In 1988, the speedway underwent $4 million in upgrades, requiring a one-year hiatus from hosting events while the work was completed. The facility improvements expanded spectator seating, with grandstand seating capacity growing from around 8,000 to 23,500. Additionally, pit areas were upgraded, parking was added, and signage across the grounds was enhanced.

=== Closure ===
On April 21, 2023, the Bandimere family posted an announcement to YouTube that they would be closing the speedway at the end of the racing season, citing the need to relocate to allow for more space to grow their racing facilities. Reflecting on his time in the area, Bandimere Jr. noted, "this place has never been ours, but always God’s. Keeping that perspective over the years has given our family not only the honor to run a business with integrity and dedication, but also the realization to hold it lightly knowing more than likely that we wouldn’t have it forever." News of the facility's closure was met with a mix of responses, with John Force notably remarking at the venue's final hosting of the Mile-High Nationals, "It’s going to be an emotional weekend, saying goodbye to this place [...] it’s Mount Rushmore [...] this is God’s gift. This is mythical shit. I love racing, and I love this hill – and I want ’em all to know it.”
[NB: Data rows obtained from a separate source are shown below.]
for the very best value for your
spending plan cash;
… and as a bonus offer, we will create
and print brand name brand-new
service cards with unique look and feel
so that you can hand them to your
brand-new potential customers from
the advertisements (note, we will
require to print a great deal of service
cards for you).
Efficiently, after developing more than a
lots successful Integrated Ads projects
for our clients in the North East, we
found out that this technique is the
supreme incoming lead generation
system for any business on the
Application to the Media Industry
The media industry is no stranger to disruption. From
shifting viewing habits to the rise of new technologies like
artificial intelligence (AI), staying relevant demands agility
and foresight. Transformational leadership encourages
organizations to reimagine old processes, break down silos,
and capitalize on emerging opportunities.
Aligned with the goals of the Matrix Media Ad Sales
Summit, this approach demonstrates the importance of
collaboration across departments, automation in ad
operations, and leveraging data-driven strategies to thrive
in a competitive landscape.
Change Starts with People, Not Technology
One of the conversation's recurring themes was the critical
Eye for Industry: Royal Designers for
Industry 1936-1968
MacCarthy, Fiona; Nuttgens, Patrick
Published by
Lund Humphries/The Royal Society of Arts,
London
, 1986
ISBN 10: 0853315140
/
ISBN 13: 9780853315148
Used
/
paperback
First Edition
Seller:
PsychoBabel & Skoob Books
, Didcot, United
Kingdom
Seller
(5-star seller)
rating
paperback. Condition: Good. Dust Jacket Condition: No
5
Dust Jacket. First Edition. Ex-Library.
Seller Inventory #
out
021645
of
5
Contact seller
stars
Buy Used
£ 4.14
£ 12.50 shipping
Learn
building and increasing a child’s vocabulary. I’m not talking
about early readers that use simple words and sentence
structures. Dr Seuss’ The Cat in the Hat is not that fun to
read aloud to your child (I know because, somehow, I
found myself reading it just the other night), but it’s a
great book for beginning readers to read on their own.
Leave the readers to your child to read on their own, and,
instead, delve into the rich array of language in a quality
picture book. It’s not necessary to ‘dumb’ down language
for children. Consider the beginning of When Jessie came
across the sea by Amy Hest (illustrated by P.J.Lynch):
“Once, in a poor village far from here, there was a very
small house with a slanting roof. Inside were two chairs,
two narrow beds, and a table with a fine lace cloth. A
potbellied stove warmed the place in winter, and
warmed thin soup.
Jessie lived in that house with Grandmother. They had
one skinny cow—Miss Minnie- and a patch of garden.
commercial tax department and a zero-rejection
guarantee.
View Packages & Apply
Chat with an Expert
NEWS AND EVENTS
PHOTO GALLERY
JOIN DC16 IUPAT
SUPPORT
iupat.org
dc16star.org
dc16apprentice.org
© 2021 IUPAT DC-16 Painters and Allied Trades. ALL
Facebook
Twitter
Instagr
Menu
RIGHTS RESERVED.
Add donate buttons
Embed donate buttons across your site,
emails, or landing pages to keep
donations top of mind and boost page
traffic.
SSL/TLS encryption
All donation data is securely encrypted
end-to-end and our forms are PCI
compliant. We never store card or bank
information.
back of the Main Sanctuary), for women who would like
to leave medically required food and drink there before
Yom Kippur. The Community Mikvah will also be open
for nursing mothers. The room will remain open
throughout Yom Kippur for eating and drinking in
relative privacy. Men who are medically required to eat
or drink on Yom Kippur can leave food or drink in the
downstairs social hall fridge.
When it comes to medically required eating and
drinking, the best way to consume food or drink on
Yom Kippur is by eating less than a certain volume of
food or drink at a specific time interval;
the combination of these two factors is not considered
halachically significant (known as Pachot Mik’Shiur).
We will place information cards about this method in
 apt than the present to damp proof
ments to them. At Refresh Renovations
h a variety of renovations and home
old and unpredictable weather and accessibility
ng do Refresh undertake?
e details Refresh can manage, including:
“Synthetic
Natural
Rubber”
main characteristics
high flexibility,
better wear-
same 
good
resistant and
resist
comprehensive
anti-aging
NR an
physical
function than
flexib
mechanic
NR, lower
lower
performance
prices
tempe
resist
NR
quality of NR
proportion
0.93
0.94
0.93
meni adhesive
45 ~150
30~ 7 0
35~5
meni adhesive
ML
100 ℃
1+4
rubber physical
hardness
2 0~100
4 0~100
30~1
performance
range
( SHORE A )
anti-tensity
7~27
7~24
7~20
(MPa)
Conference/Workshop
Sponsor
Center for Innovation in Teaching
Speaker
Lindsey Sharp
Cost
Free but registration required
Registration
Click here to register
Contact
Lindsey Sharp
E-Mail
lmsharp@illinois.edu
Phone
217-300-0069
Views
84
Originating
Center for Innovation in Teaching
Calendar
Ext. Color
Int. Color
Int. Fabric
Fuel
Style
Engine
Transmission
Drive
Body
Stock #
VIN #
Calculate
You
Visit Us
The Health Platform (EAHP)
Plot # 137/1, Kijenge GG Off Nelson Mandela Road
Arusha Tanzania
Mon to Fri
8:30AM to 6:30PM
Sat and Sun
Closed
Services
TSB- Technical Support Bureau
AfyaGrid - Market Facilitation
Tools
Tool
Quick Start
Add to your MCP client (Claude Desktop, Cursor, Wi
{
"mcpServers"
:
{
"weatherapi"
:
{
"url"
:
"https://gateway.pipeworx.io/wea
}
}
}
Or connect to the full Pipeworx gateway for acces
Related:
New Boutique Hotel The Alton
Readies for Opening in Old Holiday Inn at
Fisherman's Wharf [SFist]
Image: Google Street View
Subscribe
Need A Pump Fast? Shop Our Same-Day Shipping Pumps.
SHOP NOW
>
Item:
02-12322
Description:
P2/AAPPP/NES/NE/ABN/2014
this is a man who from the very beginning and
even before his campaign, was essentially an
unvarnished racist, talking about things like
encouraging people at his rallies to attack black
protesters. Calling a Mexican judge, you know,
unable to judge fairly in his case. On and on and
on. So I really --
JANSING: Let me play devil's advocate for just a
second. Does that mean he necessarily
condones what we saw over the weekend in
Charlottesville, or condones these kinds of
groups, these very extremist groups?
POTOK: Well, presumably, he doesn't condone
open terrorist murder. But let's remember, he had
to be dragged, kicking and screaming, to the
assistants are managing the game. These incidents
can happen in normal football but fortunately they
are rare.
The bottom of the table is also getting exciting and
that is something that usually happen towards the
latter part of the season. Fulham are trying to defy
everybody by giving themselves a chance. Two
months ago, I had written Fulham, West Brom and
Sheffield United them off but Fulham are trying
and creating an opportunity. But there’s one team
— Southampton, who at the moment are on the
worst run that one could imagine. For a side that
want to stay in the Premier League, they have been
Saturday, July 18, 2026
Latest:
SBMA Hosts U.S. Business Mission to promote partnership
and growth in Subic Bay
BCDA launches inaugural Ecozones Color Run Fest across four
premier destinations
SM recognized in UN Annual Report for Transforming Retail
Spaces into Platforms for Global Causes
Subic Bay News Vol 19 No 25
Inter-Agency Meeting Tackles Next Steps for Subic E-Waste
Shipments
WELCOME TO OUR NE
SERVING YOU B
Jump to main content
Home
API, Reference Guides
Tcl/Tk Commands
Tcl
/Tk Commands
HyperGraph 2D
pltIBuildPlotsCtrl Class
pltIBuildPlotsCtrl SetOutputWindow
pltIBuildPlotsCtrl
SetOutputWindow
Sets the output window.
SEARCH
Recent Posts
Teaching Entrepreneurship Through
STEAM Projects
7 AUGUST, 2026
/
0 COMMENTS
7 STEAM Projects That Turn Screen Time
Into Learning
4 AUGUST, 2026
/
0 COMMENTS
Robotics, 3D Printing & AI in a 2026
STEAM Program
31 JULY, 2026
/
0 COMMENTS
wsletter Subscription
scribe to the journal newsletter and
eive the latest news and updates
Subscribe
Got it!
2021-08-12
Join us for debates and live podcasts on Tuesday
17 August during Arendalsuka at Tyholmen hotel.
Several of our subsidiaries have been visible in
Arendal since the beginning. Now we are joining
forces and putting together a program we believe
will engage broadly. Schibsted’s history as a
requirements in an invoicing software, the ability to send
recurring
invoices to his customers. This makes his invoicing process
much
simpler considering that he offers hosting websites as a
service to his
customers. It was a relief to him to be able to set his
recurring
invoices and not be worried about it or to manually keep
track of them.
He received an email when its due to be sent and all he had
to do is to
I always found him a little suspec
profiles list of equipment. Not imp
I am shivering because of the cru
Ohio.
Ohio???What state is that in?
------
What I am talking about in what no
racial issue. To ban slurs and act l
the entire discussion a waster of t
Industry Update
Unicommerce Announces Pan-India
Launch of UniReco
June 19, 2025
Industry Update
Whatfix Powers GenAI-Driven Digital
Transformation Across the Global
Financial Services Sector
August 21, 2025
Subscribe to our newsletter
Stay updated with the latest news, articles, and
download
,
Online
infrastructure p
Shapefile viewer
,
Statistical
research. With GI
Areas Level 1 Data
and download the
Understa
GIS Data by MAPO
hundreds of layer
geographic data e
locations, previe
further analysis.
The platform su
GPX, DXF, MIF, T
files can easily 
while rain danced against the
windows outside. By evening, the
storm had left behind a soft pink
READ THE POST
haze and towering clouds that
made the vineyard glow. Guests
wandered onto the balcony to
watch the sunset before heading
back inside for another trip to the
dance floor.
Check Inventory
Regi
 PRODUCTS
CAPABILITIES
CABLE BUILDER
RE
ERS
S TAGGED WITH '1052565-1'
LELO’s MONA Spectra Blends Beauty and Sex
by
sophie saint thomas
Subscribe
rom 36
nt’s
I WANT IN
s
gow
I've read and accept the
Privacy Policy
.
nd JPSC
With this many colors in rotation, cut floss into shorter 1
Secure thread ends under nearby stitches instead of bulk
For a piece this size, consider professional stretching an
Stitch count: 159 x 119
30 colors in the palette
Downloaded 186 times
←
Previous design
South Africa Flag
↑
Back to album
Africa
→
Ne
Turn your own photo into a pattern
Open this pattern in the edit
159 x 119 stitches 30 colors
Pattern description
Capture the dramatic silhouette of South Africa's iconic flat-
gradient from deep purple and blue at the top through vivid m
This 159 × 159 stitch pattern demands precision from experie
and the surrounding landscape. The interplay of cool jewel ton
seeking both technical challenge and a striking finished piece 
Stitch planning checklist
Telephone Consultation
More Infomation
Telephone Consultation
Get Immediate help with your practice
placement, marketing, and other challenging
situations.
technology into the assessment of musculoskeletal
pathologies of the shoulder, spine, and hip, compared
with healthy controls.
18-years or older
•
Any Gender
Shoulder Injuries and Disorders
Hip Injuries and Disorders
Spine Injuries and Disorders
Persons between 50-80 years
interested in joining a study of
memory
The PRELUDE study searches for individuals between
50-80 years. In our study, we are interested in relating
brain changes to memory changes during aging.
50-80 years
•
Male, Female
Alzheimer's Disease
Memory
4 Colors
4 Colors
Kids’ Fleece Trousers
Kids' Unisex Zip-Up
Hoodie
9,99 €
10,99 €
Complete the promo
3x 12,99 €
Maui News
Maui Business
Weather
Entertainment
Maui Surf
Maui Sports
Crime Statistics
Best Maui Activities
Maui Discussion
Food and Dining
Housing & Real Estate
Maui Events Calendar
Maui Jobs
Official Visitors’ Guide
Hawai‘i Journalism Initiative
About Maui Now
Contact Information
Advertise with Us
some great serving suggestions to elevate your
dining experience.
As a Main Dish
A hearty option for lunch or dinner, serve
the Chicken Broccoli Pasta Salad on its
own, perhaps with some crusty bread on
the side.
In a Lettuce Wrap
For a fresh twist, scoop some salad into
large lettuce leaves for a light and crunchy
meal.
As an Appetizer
=== New Bandimere in Weld County ===

On May 23, 2025, John Bandimere, Jr. announced he and his partners had closed on 114 acres of property in Hudson, Colorado in Weld County, Colorado to be the beginning of a plan of zoning, construction, and eventually a new Bandimere Speedway. Officials hope to acquire over 1,000 acres of property for the circuit for a road course that could host club racing, INDYCAR's revived Grand Prix of Denver, a karting circuit, and drag strip.

== Track characteristics ==
The track has several quirks that make it unique within the NHRA's schedule of events. At over 5,000 feet above sea-level, the air is much thinner at the facility compared to other similar venues, negatively impacting the downforce a vehicle can impose on itself. Additionally, the thinner air slows the cars down dramatically; a vehicle that normally could hit 330 mph on other drag strips might barely top 320 at Bandimere, and a sub-4 second run would be over the 4 second mark. Because of these limitations, the NHRA also adjusts the indices in their bracket categories, typically by six tenths. Super Comp runs to 9.50, Super Gas to 10.50, and Super Street is run to 11.50 seconds. All bracket racing-based classes are also reindexed due to the effects of high-altitude.

The track is also the only NHRA-sanctioned track with a downhill staging area, and uphill shut down strip. The latter being a substantial safety measure.